The TPS/i Twin Push system is effective on carbon and stainless steel. For aluminum applications, the Twin Push-Pull system is available. The CMT Twin system uses the Cold Metal Transfer process, thereby enabling welding of aluminum, nickel-base alloys and high-strength steels. The controlled heat input provided by CMT is also well-suited for thin sheet applications. With CMT Twin, different processes can be used on each electrode, for example PMC on the lead electrode and CMT on the trail electrode. This allows for further optimization of the weldment.

Smart assistance

For even better tandem welding, intelligent welding process parameters for the TPS/i Twin systems automatically adjust the arc in the background. This provides maximum control – supported by robot assistance systems. In combination with robot control, together they all help make the production process as efficient as possible.

This not only saves time and minimizes errors, but it also means that welds can be reproduced at the desired quality without the need for manual fine-tuning. The welds can meet higher demands thanks to their outstanding design.

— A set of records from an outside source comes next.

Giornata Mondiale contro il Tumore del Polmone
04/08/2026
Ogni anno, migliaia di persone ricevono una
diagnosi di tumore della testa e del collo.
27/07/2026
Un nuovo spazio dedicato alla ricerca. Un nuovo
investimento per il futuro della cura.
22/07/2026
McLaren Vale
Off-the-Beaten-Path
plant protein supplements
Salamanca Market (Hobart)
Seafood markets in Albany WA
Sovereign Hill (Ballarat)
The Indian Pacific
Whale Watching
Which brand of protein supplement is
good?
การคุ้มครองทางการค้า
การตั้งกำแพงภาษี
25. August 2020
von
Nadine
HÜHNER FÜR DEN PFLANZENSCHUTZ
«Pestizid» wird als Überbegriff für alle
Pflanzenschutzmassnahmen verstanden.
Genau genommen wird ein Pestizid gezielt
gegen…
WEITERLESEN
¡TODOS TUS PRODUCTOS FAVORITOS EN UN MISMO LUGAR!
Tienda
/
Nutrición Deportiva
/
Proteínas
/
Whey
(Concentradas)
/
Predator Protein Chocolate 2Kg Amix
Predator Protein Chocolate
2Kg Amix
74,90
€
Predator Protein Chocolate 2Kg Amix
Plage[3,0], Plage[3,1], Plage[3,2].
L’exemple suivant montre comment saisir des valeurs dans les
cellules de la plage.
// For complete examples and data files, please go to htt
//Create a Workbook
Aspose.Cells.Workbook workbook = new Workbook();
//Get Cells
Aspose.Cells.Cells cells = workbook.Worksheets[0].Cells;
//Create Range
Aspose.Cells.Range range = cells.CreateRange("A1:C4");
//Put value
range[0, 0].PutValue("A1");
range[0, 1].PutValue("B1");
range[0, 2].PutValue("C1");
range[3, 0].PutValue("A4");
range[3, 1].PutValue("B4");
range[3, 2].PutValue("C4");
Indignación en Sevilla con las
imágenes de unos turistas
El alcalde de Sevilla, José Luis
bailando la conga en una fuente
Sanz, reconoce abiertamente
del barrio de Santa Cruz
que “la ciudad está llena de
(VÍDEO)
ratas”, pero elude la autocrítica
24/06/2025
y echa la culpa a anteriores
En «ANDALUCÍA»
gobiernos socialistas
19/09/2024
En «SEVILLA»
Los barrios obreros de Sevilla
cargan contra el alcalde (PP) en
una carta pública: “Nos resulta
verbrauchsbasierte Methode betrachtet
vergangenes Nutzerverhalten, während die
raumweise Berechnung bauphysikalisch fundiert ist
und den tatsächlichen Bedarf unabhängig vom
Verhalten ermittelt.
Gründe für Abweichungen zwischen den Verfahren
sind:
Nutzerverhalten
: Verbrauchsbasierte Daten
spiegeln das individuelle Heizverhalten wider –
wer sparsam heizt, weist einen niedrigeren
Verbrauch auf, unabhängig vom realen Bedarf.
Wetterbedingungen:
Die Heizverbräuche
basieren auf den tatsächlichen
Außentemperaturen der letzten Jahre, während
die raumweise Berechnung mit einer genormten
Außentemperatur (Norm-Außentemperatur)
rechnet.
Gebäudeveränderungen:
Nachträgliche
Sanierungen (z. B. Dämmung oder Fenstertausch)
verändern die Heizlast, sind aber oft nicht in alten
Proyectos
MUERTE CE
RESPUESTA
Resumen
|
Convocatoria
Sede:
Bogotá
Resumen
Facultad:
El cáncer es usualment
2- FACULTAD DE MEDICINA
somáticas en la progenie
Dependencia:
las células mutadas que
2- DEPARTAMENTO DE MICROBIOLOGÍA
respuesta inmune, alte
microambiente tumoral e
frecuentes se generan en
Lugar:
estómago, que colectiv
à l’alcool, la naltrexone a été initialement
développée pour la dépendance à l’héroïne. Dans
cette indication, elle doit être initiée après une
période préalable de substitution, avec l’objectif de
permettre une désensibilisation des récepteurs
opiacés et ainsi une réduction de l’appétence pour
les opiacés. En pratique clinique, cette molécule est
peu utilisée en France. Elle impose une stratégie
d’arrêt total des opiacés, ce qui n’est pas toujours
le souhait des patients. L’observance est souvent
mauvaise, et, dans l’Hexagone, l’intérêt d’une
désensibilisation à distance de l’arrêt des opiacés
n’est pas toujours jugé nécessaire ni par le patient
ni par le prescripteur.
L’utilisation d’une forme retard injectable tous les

Watch the video to see a closer view of the TPS/i Twin systems for tandem welding.

  • SeamTracking automatically compensates for clamping and component tolerances during welding, thus preventing errors and unnecessary rejects.
  • TouchSense was developed for fillet welds and groove welds; the wire or gas nozzle precisely contacts the component and offsets the start and end position to the robot, which calculates the exact weld seam path.
  • With WireSense, the wire electrode measures component deviations, such as joint location and any gaps through a height difference, and transmits the values to the robot.
  • With Teachmode, there is a voltage on the wire to sense a short. Once a short is detected, the wire is pulled back before it bends, thus preventing teaching of the weld path. The set stickout always remains the same.
  • With short-circuit detection, the welding system detects accumulations of spatter inside the gas nozzle. Cleaning routines can be optimized and process reliability can be increased.
  • With Slaghammer, slag that has formed during previous welding on the electrode is knocked off ensuring smoother arc starts.
  • Spatter-free ignition enables safe and clean ignition.

Tandem welding has become a well-proven process used worldwide, especially in the production of yellow goods. It allows welding production to increase without sacrificing weld quality. The TPS/i TWIN Push welding system integrates additional enhancements to the process. For users, this means even higher deposition rates, higher welding speeds and overall higher production.